腦子裏亂糟糟的,隻記得好像提了“日曆”“時間”之類的詞,具體細節卻模模糊糊。
他皺著眉想了半天,還是沒理清頭緒。
“算了,”他小聲嘀咕,“說不定也不是什麼重要的事……”
說著就把這事拋到腦後,拿起叉子叉了塊蛋糕遞到嘴邊。
周宇結束通話電話,隨手把手機扔到床上。
他倒不擔心柯南,那小子真要說起來比誰都靠譜。
不過現在的重點不是柯南,他轉頭看向陳嘉,繼續了,剛才沒說完的話題。
“我猜,這個世界就是塊被打亂的拚圖。”
他指尖在床單上輕輕劃著,把他對“記憶能被修改”“時間線可能錯亂”的猜測一股腦說出來:
“我們經歷的每一個事件,都是已經固定的拚圖塊。
以我們現在站的這塊拚圖為中心,會牽出其他‘拚圖’,也就是那些劇情。
拚著拚著,所有散亂的塊就都連起來了。
看似亂,但其實都有聯絡。
時間是一直往前跑的,可記憶,卻能隨便擺佈。”
陳嘉很快就抓住了核心。
他沒看見周宇閉眼時做了什麼,但結合柯南“突然載入新記憶”的事,一猜就中:
“剛才柯南說的‘遊樂場早晨見過和泉嶽’,根本不是他忘了,是你剛剛創造出來的?”
“對。”周宇點頭承認。
陳嘉沉吟著總結:“之前我記得柯南問過,‘和泉嶽’是不是你外甥。
那個憑空冒出來的小孩,還有這次柯南的記憶……
你創造這些的時候,都是以‘和泉嶽’的形態在做事?”
“沒錯。

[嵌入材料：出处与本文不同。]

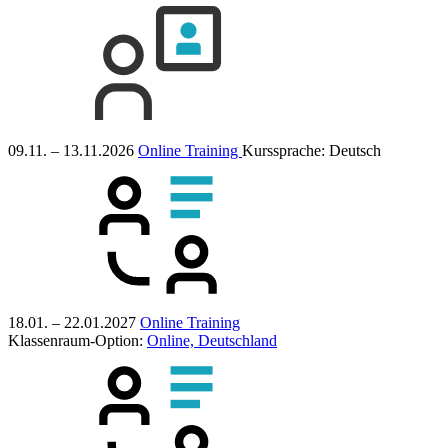
09.11. – 13.11.2026
Online Training
Kurssprache:
Deutsch
18.01. – 22.01.2027
Online Training
Klassenraum-Option:
Online, Deutschland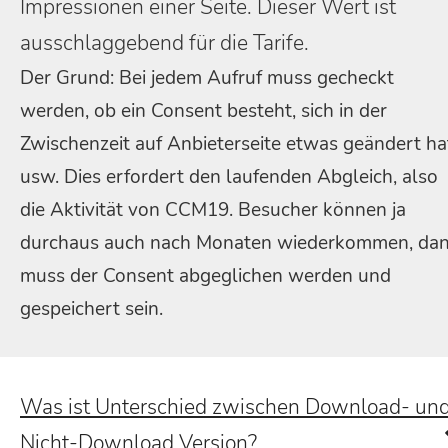
Impressionen einer Seite. Dieser Wert ist
ausschlaggebend für die Tarife.
Der Grund: Bei jedem Aufruf muss gecheckt
werden, ob ein Consent besteht, sich in der
Zwischenzeit auf Anbieterseite etwas geändert ha
usw. Dies erfordert den laufenden Abgleich, also
die Aktivität von CCM19. Besucher können ja
durchaus auch nach Monaten wiederkommen, da
muss der Consent abgeglichen werden und
gespeichert sein.
Was ist Unterschied zwischen Download- un
Nicht-Download Version?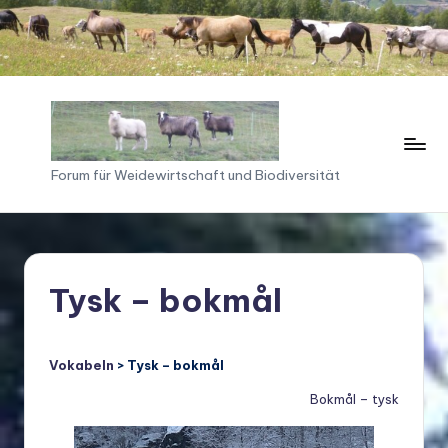
Skip
to
content
F
Forum für Weidewirtschaft und Biodiversität
o
ru
m
Tysk – bokmål
f
ü
Vokabeln
> Tysk – bokmål
r
Bokmål – tysk
W
ei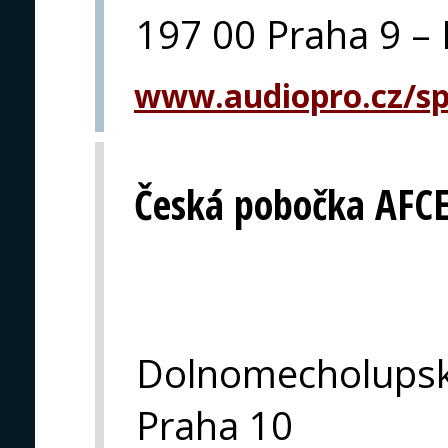
197 00 Praha 9 – 
www.audiopro.cz/spe
Česká pobočka AFC
Dolnomecholupsk
Praha 10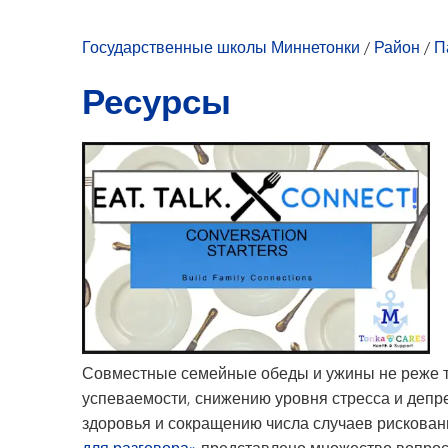
Наша коалиция
Расписание зас
Государственные школы Миннетонки
/
Район
/
П
Подкомитеты T
Ресурсы
Совместные семейные обеды и ужины не реже т
успеваемости, снижению уровня стресса и депр
здоровья и сокращению числа случаев рискован
для разговора»
представлено множество вопросо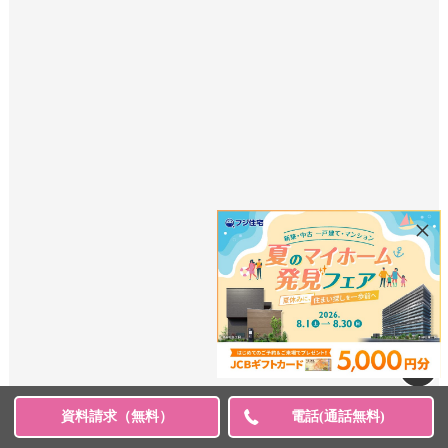
×
資料請求（無料）
電話(通話無料)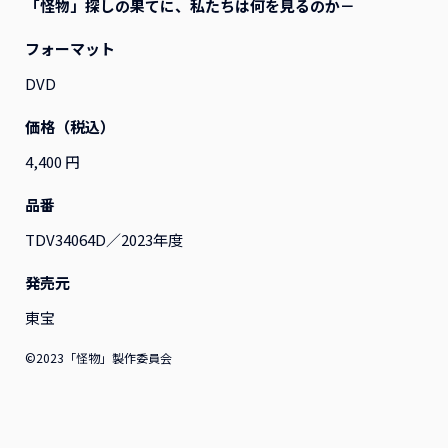
「怪物」探しの果てに、私たちは何を見るのか－
フォーマット
すべて
映画
アニメ
演劇
その他
DVD
価格（税込）
4,400 円
品番
TDV34064D／2023年度
発売元
東宝
©2023「怪物」製作委員会
『ふつつかな悪女ではござ
『ふつつかな悪女ではござ
いますが ～雛宮蝶鼠とりか
いますが ～雛宮蝶鼠とりか
え伝～』Blu-ray 第2巻 レ
え伝～』Blu-ray 第1巻 レ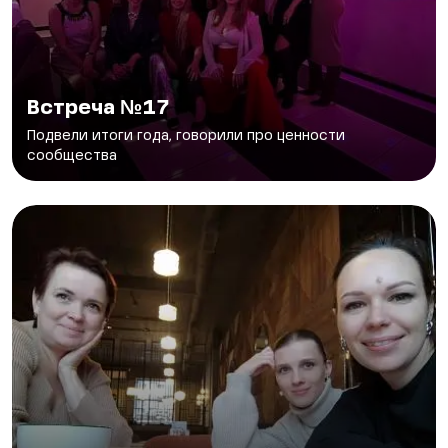
Встреча №17
Подвели итоги года, говорили про ценности
сообщества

”周宇指尖停在床沿,語氣沉了點,“雖然現在說不清是巧合還是規律,但這個世界恐怕異常龐大。
對應的‘拚圖’也格外多,多到正常的時間線根本擠不下這麼多劇情。”
他頓了頓,把關鍵邏輯點挑明:“所以,一直向前走的時間不會回頭,不會回到過去,但所有人的認知、所有人的記憶,卻可以被打亂、被混淆。
甚至被抽出一段單獨執行。
就像把不同時間段的‘記憶碎片’拆開,再重新粘到對應的人腦子裏,這樣‘擠不下’的拚圖,就能錯落地嵌進時間裏了。”

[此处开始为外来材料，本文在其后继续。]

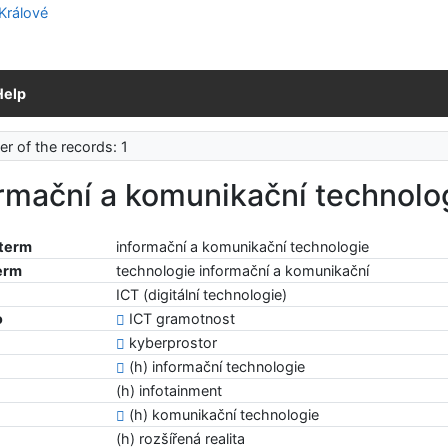
Help
r of the records: 1
rmační a komunikační technolo
 term
informační a komunikační technologie
erm
technologie informační a komunikační
ICT (digitální technologie)
o
ICT gramotnost
kyberprostor
(h) informační technologie
(h) infotainment
(h) komunikační technologie
(h) rozšířená realita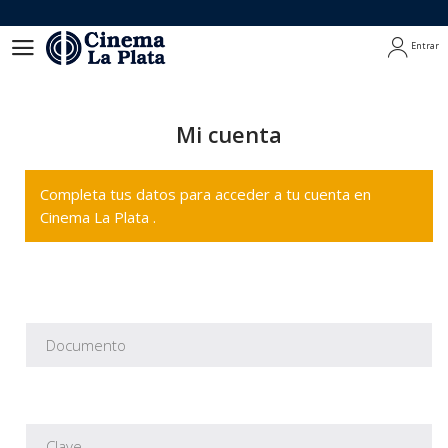
Entrar
Entrar
Mi cuenta
Completa tus datos para acceder a tu cuenta en
Cinema La Plata .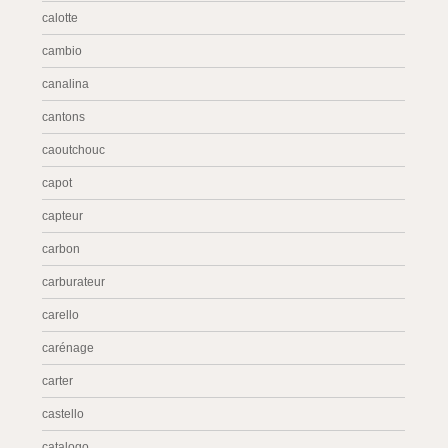
calotte
cambio
canalina
cantons
caoutchouc
capot
capteur
carbon
carburateur
carello
carénage
carter
castello
catalogo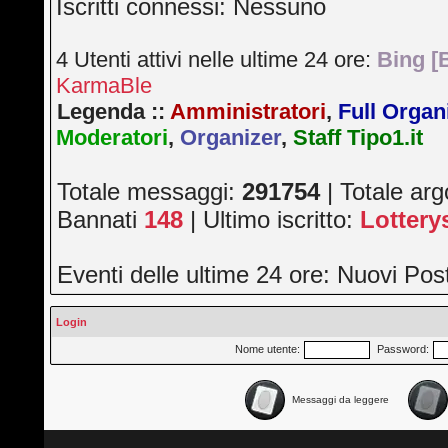
Iscritti connessi: Nessuno
4 Utenti attivi nelle ultime 24 ore:
Bing [
KarmaBle
Legenda ::
Amministratori
,
Full Organ
Moderatori
,
Organizer
,
Staff Tipo1.it
Totale messaggi:
291754
| Totale ar
Bannati
148
| Ultimo iscritto:
Lotter
Eventi delle ultime 24 ore: Nuovi Po
Login
Nome utente:
Password:
Messaggi da leggere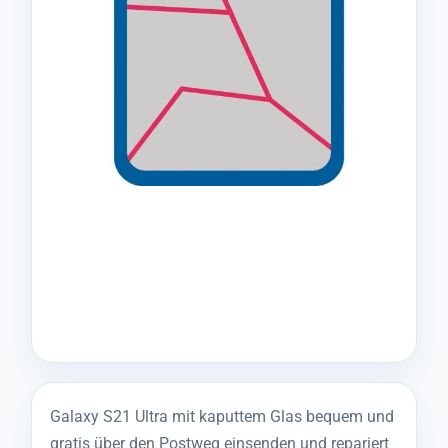
Galaxy S21 Ultra mit kaputtem Glas bequem und
gratis über den Postweg einsenden und repariert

陳嘉順著他的話想下去:“也就是說,我們看到的‘現在’,可能是被無數段‘修改過的記憶’拚湊出來的?
比如柯南記著的‘遊樂場早晨’,其實是你剛補上的‘碎片’,卻被他當成了自己‘早該有的記憶’。”
“不是這個意思。”周宇搖頭:“這世界的時間是直的,記憶是亂的,這大概就是它能裝下這麼多‘拚圖’的辦法。

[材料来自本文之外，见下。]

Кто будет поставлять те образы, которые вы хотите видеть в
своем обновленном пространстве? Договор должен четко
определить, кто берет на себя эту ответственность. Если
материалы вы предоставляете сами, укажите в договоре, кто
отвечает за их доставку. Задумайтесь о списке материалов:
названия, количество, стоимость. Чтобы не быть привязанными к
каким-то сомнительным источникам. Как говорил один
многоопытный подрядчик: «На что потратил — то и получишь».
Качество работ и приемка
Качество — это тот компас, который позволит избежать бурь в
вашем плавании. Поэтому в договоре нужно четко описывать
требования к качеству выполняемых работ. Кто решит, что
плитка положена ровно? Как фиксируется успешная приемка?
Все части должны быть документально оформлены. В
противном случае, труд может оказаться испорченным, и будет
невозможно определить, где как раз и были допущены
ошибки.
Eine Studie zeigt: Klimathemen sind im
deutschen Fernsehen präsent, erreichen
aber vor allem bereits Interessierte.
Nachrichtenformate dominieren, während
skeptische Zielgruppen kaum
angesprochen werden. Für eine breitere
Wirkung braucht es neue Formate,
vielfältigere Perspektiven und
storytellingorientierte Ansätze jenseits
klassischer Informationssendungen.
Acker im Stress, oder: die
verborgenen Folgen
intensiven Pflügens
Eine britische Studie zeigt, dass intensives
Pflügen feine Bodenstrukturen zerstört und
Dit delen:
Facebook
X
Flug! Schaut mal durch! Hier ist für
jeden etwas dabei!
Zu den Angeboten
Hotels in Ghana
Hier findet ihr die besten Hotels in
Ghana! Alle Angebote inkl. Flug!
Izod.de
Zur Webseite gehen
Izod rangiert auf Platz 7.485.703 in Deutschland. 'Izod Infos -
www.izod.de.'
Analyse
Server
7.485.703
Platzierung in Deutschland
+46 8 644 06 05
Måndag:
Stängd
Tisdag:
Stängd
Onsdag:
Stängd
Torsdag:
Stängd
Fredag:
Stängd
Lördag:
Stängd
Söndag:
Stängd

但我們並不是主線人物,我們沒有那麼多的拚湊記憶的需要,我們是有過去和未來的獨立人,而這群人……”
“他們沒有過去和未來,所以現在也是可以任意擺佈的,他們都是被劇情所創造出來的。
那麼問題來了:所有劇情裡的人物,都會被劇情擺佈嗎?”陳嘉盯著周宇,丟擲關鍵問題。
“大概是的。”周宇靠在床頭,語氣帶著點不確定,他從口袋裏拿出了那條珍珠項鏈,想跟陳嘉講了,雲霄飛車殺人事件:
“就像森川瞳,如果我沒攔著,她大概率會順著原劇情裡的‘憤怒’走下去,用項鏈在雲霄飛車上做傻事。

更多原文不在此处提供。